**YOUR ASSIGNMENT**
Find each line in the records that contains the word "important", and copy those lines.

**GIVEN DATA**
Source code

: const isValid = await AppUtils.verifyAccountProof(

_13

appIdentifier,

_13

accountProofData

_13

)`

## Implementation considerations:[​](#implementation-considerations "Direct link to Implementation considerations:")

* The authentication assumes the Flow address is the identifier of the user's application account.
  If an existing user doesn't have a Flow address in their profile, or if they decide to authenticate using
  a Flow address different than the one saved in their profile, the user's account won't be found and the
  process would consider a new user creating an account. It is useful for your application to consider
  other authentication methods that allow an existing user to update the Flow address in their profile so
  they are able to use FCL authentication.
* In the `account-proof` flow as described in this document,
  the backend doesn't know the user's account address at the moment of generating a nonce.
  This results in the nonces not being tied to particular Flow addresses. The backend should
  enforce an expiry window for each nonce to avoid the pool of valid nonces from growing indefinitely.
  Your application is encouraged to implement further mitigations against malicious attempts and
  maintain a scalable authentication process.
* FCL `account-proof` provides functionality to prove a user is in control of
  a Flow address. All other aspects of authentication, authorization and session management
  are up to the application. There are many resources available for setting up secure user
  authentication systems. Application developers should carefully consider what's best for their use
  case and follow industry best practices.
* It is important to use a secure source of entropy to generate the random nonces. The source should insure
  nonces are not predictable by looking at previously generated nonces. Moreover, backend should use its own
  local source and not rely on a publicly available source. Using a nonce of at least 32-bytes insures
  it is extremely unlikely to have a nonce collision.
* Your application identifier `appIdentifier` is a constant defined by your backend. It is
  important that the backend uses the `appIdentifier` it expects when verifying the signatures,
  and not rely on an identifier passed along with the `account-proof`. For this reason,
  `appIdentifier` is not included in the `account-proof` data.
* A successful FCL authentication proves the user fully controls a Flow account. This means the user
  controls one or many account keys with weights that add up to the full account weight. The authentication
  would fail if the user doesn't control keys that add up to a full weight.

**TASK SOLUTION**
* It is important to use a secure source of entropy to generate the random nonces. The source should insure
  important that the backend uses the `appIdentifier` it expects when verifying the signatures,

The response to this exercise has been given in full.